● Problem details
Beginning with the first line of the data below, extract each line up to and including the one containing "Table 1: Sample". Copy them exactly and add nothing.
········
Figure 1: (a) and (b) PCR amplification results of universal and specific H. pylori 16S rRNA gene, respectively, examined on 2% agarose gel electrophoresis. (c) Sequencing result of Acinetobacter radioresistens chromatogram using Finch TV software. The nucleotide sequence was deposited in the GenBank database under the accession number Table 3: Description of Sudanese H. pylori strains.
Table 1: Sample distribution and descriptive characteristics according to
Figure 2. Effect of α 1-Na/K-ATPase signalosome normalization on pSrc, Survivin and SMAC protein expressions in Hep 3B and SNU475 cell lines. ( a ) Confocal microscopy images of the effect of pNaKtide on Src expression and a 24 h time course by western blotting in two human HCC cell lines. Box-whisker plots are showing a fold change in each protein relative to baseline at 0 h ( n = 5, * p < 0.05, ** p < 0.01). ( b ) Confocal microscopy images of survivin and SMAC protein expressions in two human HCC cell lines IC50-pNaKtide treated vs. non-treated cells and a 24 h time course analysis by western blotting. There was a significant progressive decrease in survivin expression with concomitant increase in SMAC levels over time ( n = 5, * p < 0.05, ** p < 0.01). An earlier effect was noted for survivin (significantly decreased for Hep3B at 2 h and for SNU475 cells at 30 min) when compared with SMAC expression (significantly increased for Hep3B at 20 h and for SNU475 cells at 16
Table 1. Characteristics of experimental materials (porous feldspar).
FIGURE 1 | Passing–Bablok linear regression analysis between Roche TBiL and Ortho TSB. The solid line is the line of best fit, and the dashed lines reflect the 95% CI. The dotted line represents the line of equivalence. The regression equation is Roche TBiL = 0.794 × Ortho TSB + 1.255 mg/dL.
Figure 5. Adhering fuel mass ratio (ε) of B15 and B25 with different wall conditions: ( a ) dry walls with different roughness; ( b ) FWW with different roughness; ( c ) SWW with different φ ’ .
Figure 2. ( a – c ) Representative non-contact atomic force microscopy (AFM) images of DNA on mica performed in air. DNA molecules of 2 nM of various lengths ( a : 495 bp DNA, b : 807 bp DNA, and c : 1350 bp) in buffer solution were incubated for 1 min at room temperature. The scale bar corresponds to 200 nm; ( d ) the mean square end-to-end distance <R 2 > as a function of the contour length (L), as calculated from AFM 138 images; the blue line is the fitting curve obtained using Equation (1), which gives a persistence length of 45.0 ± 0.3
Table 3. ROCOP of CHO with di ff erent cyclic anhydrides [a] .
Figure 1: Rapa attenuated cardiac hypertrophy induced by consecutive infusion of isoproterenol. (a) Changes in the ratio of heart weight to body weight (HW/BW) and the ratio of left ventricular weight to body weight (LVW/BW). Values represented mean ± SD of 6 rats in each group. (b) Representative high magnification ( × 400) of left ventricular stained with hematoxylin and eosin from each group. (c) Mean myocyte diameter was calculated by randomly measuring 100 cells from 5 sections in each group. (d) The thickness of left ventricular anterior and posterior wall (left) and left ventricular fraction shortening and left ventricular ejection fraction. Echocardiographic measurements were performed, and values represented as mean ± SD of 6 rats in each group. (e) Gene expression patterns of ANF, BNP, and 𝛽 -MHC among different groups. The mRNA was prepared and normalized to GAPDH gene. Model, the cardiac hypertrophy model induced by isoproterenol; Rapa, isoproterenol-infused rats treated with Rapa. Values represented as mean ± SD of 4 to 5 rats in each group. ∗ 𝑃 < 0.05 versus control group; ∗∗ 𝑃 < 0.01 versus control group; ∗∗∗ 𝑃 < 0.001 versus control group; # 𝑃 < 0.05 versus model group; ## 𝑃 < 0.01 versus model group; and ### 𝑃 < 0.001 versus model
········
● Response to the exercise
Figure 1: (a) and (b) PCR amplification results of universal and specific H. pylori 16S rRNA gene, respectively, examined on 2% agarose gel electrophoresis. (c) Sequencing result of Acinetobacter radioresistens chromatogram using Finch TV software. The nucleotide sequence was deposited in the GenBank database under the accession number Table 3: Description of Sudanese H. pylori strains.
Table 1: Sample distribution and descriptive characteristics according to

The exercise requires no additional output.